Hi @atn832, Sorry to bother you again. do you have any updates or ETA for the Kubeflow support? I'd like to make this extension available soon to Twitter employees using Kubeflow.

Ping @atn832. ETA?

@atn832 Any update on this? Did a fix make it into the 0.32.0 release?

Unfortunately I haven't got a chance to work on that yet. Keep you posted!

@atn832 Do you have any updates? Can someone else help with this?

@atn832 Update?

@atn832 I haven't given up you! Any update? @mdreves? Anyone else on the team? This is still a blocker for all folks using KubeFlow hosted notebooks.

I think @mwakaba2 was planning to take this on as a contrib?

Yup, folks at Twitter are not able to use this extension for Kubeflow Notebooks.
I think my team may be able to contribute sometime in Q4, but if Google can make an update before that, that would be ideal.

I won't be able to work on it after all. If @Bobgy has time, they might be able to fix it, since they have experience with the issue and know how to reproduce it. If not @mdreves or @rcrowe-google will have to find someone else.

Ping @Bobgy, are you up for it?

This is issue is still preventing us from actually using TFMA.

We are understaffed in this area, but @Bobgy is going to try to take a look.

@mdreves That would be fantastic! @Bobgy do you have any idea when you will be able to start working on it? I would be happy to test it!

Exercise aim: Transcribe the part of the Kubeflow support thread starting at "I think my team" and ending at "find someone else.".

Data to examine:
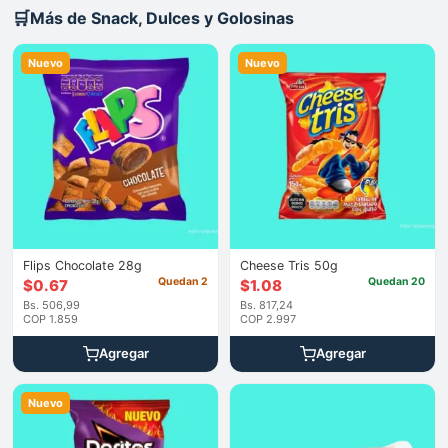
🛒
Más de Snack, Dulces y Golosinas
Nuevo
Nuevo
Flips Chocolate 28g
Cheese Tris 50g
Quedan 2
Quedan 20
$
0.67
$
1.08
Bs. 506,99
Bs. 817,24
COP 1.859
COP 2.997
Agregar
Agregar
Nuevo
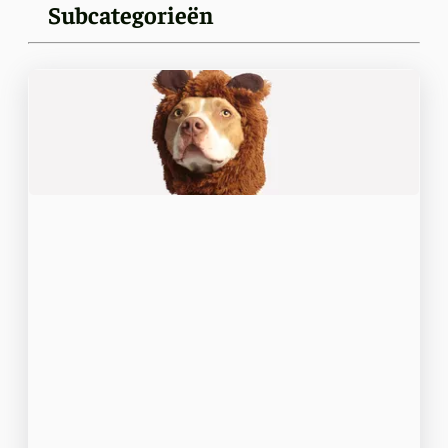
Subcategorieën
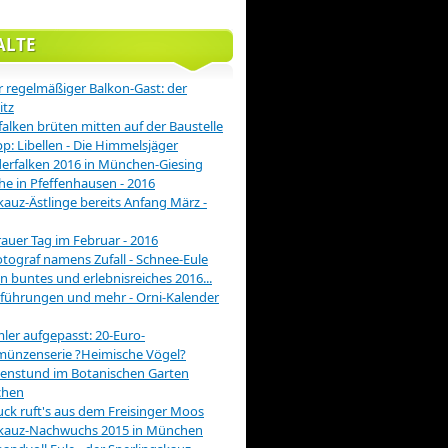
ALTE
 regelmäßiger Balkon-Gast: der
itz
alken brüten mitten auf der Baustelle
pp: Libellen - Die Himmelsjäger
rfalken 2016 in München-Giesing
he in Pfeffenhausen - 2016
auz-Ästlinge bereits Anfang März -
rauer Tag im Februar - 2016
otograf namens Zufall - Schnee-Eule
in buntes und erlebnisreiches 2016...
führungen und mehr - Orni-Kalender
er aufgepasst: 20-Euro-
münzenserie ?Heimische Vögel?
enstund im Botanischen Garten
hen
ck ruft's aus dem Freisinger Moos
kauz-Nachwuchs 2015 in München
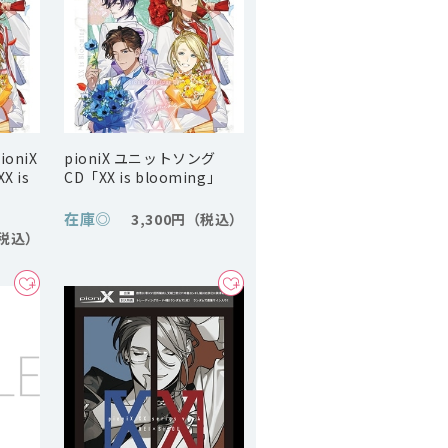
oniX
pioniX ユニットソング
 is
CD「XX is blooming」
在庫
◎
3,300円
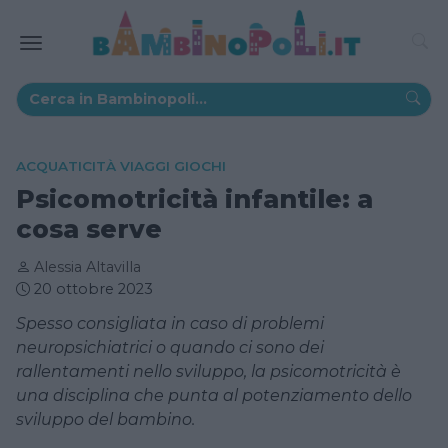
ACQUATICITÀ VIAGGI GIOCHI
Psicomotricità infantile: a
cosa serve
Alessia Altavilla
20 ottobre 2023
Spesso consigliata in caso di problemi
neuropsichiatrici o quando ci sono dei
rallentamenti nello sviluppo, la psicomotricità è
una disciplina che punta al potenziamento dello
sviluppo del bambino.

Your solution:
I think my team may be able to contribute sometime in Q4, but if Google can make an update before that, that would be ideal.

I won't be able to work on it after all. If @Bobgy has time, they might be able to fix it, since they have experience with the issue and know how to reproduce it. If not @mdreves or @rcrowe-google will have to find someone else.